*Exercise directions*.
Transcribe this listing exactly; omit the pictures.

*** Given data ***

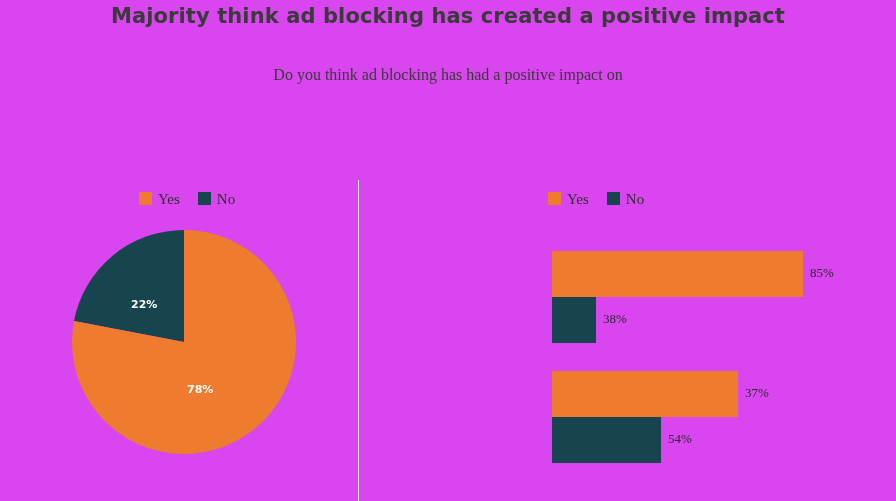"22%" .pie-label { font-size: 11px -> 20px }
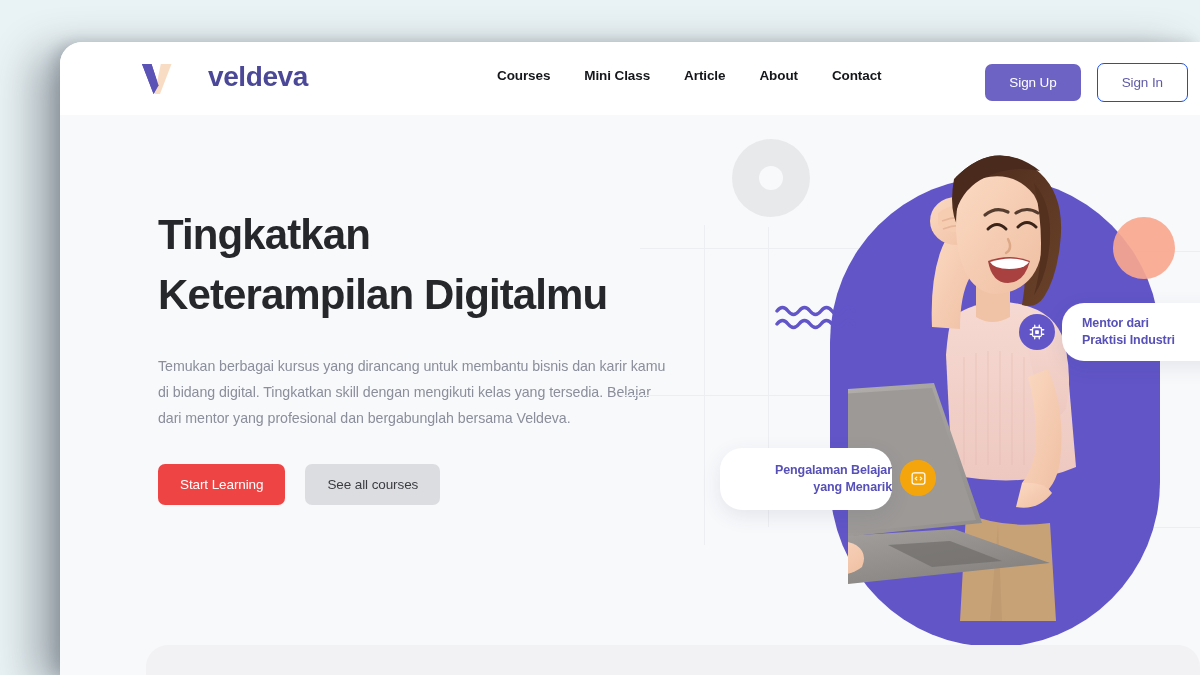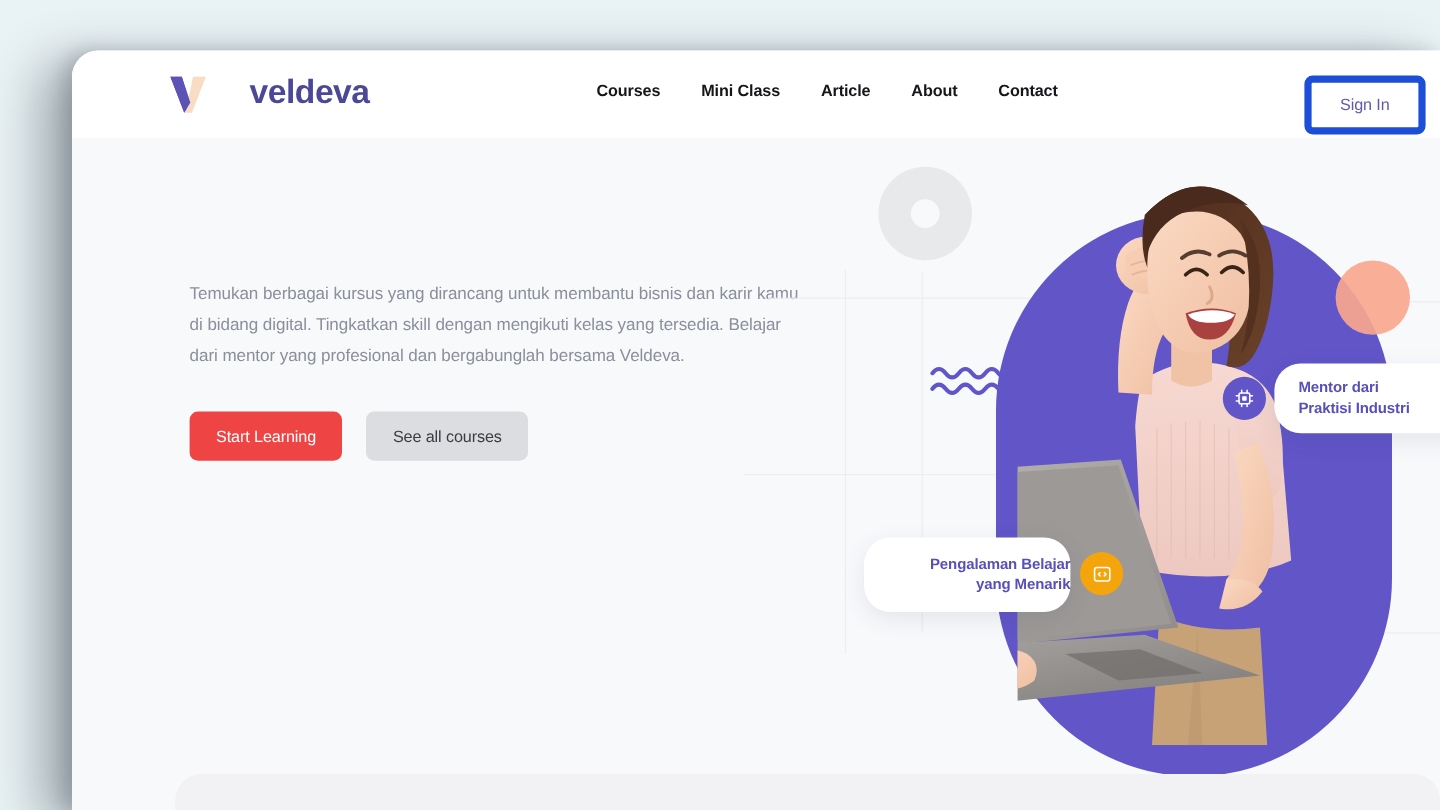"Sign Up" button { html: none -> <button>Sign Up</button> }
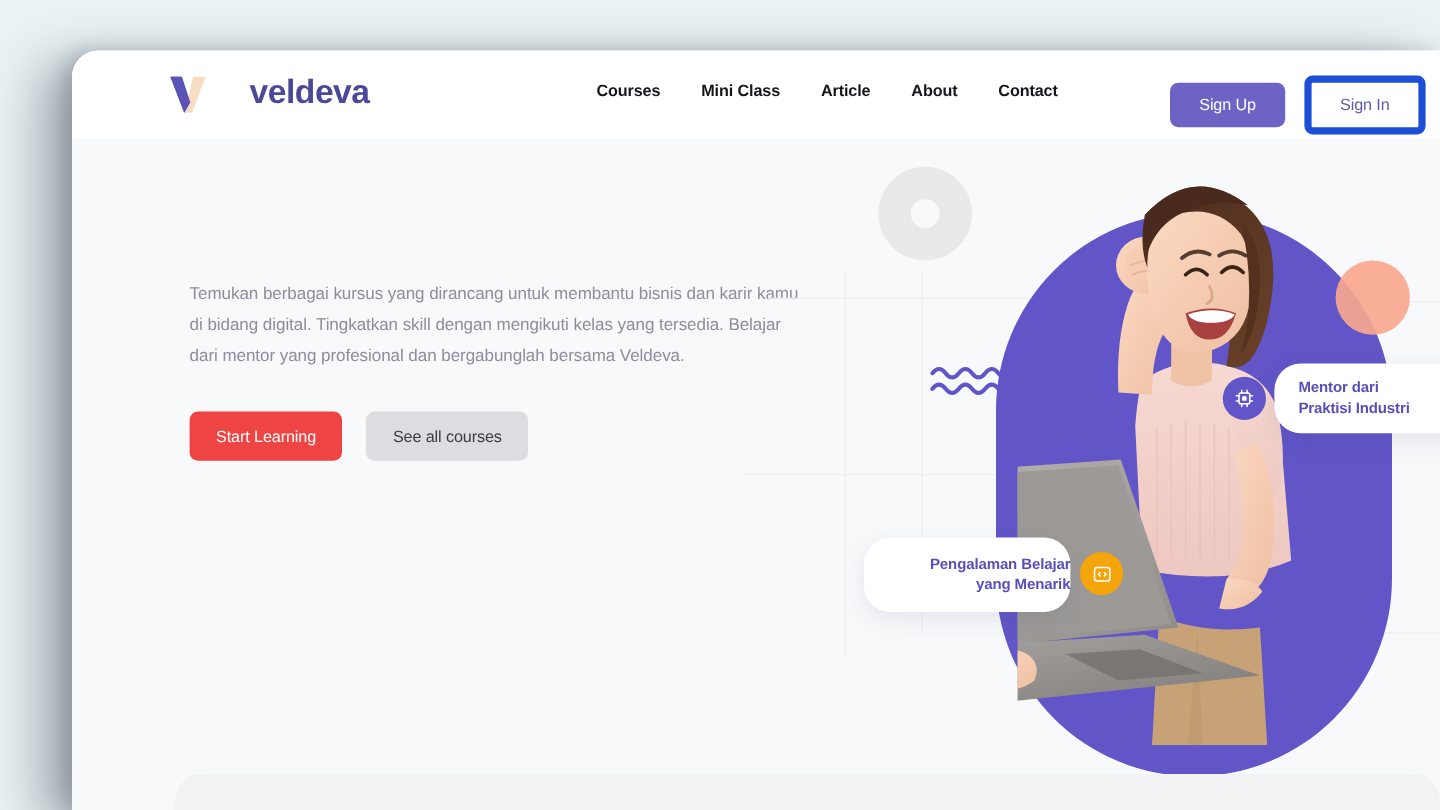"Sign In" #signin-button { border: 6px solid #1d4ed8 -> 1px solid #1d4ed8 }
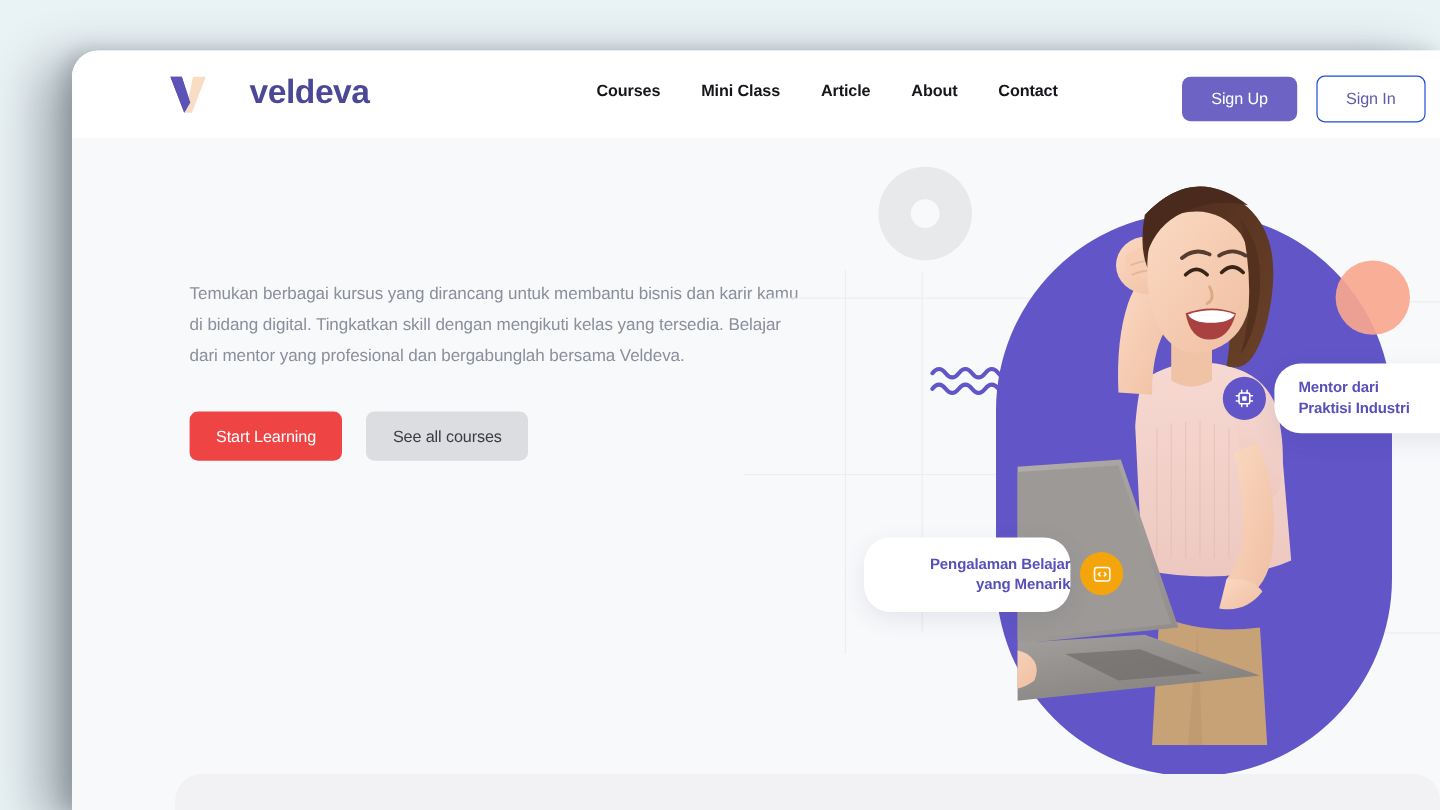"Tingkatkan" h1 { html: none -> <h1> <span>Tingkatkan</span> <span>Keterampilan Digitalmu</span> </h1> }
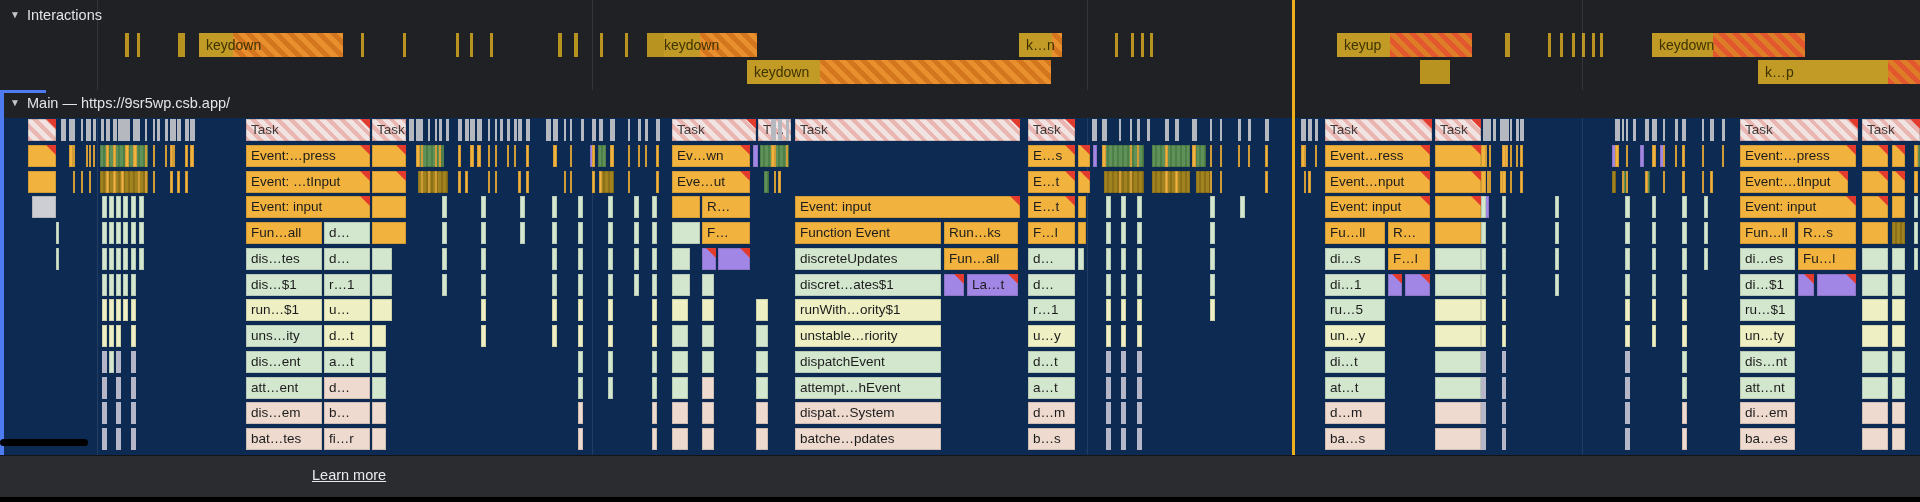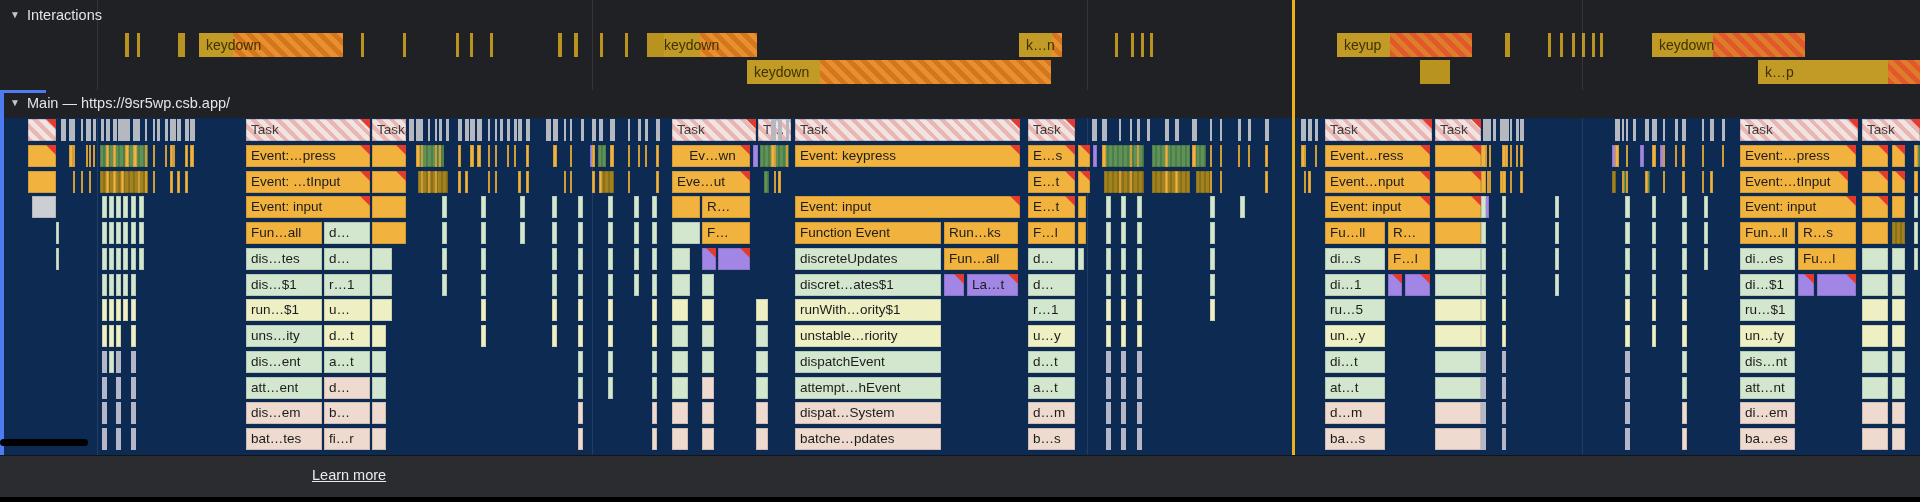"Ev…wn" div.bar { text-align: center -> none }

*** End of Given data ***

*Response box*.
"22%" .pie-label { font-size: 11px -> 20px }
"Sign Up" button { html: none -> <button>Sign Up</button> }
"Sign In" #signin-button { border: 6px solid #1d4ed8 -> 1px solid #1d4ed8 }
"Tingkatkan" h1 { html: none -> <h1> <span>Tingkatkan</span> <span>Keterampilan Digitalmu</span> </h1> }
"Ev…wn" div.bar { text-align: center -> none }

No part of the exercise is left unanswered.